In primavera anche i cittadini di Ventimiglia saranno chiamati alle urne e la città si avvia a quelli che sono gli ultimi mesi di amministrazione Ioculano. Ballestra, come consigliere di opposizione, ha tracciato un bilancio sull’operato della Giunta in questi ultimi cinque anni: “Per quanto mi riguarda, da cittadino di Ventimiglia, giudico questa amministrazione al 90% negativa perché è stata poco attenta a quelle che sono le necessità della nostra città. Dal verde pubblico agli asfalti, il vivere quotidiano. C’è molto degrado, tutte le attività economiche stanno ‘battendo la fiacca’. Unica nota positiva è la possibilità, grazie ad investimenti stranieri, di proseguire le opere del porto, per il resto un disastro”.
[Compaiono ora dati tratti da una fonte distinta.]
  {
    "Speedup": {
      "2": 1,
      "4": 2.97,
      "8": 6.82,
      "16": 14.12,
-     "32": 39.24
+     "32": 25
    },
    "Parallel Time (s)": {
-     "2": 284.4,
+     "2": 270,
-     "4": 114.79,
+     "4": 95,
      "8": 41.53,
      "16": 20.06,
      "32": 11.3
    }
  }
Qualche settimana fa si è molto parlato dei sondaggi usciti sugli organi di stampa a livello pubblico: “Mi fa sorridere che ci siano dei gruppi di imprenditori che sono vicini al sindaco e si palesa anche sui giornali. Lo facesse il centrodestra si griderebbe allo scandalo. I sondaggi lasciano il tempo che trovano. A volte, a seconda di quelle che sono le domande, si hanno le risposte. Ad oggi, se si fa un sondaggio solo sull’amministrazione e si fanno domande pilotate forse si riescono ad ottenere determinati risultati, ma alcuni dati mi sembrano eclatanti, ad esempio il fatto che la sicurezza non sia percepita come un problema a Ventimiglia… mi scappa da ridere”.
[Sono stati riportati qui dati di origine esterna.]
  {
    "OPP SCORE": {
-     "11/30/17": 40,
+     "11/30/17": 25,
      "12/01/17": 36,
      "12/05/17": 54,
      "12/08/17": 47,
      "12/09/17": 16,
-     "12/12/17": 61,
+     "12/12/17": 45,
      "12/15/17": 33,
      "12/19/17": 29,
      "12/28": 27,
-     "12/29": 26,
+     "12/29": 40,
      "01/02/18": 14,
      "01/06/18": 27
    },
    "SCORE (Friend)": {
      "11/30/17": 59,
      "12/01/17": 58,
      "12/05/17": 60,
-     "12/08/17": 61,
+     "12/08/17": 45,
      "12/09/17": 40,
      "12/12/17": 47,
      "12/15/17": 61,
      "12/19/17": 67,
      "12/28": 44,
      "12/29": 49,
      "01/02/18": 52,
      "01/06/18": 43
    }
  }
Mancano pochi mesi alle prossime amministrative e sembra che la campagna elettorale sia iniziata ma non sono ancora chiari gli schieramenti, chi scenderà in campo e i candidati sindaci: “Io penso che questa situazione rispecchi il quadro nazionale e in questo momento è molto frastagliato. In una città come Ventimiglia, che da sempre ha avuto un’ispirazione moderata di centrodestra, il buonsenso alla fine riuscirà a mettere insieme le forze che dovranno riprendere il Comune in mano, Comune che ci è stato tolto nella campagna elettorale vergognosa del 2014 basata al 90% su delle menzogne”.
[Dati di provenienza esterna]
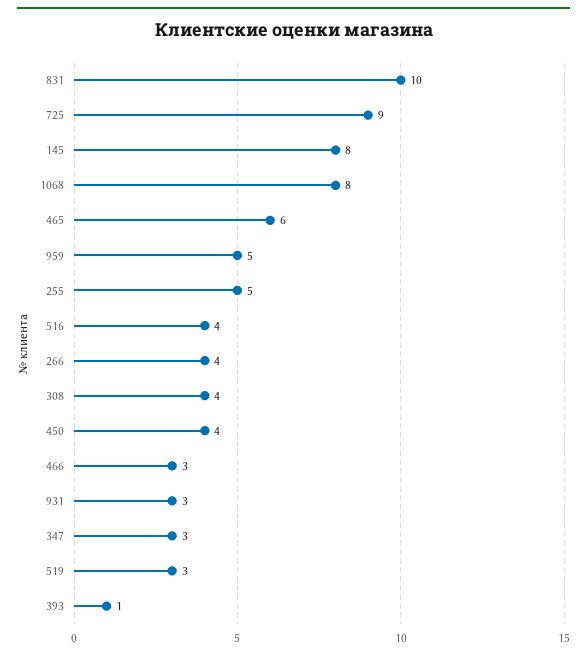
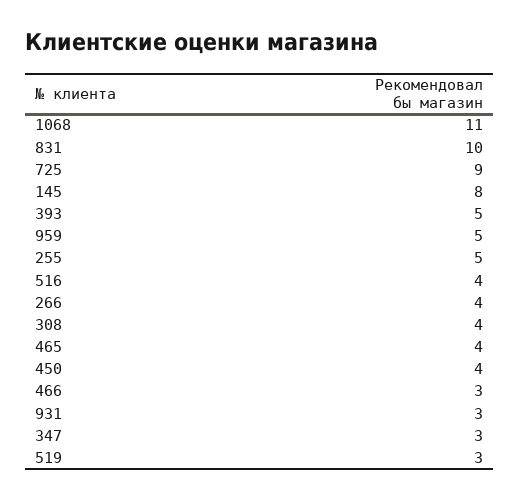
  {
    "831": 10,
    "725": 9,
    "145": 8,
-   "1068": 8,
+   "1068": 11,
-   "465": 6,
+   "465": 4,
    "959": 5,
    "255": 5,
    "516": 4,
    "266": 4,
    "308": 4,
    "450": 4,
    "466": 3,
    "931": 3,
    "347": 3,
    "519": 3,
-   "393": 1
+   "393": 5
  }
Sembra che per fare chiarezza si stia aspettando la discesa in campo o meno dell’ex sindaco di Ventimiglia Gaetano Scullino: “Scullino è un personaggio conosciutissimo in città e la gente ne ha un buon ricordo. I tempi iniziano a stringere e occorrerebbe che chi ha voglia di dare qualcosa ha questa città inizi a dare un segno togliendo questa condizione di suspance. In questo momento la cosa più importante è quella di definire un quadro all’interno del quale si raccolgano tutte le forze che sono contro questo modo di amministrare che ha ricondotto Ventimiglia al disastro”.

Ballestra auspica per le prossime elezioni un centrodestra unito ma allargato: “Solo il centrodestra rischia di creare scontenti. Come nel 2014 dobbiamo cercare di fare un centrodestra allargato, con un canditalo  sindaco, in un clima molto più sereno rispetto a quello di cinque anni fa. Da parte mia, se si riesce ad andare tutti uniti, non ho alcuna pretesa di avere qualche ruolo. Voglio solo che la mia città, a cui tengo moltissimo, risorga e abbia la dignità che merita”.

Questa sera è in programma una riunione per cercare di coalizzare le forze: “Farò di tutto per farlo. Diversamente, se non ci sarà la possibilità, valuterò altre strade”.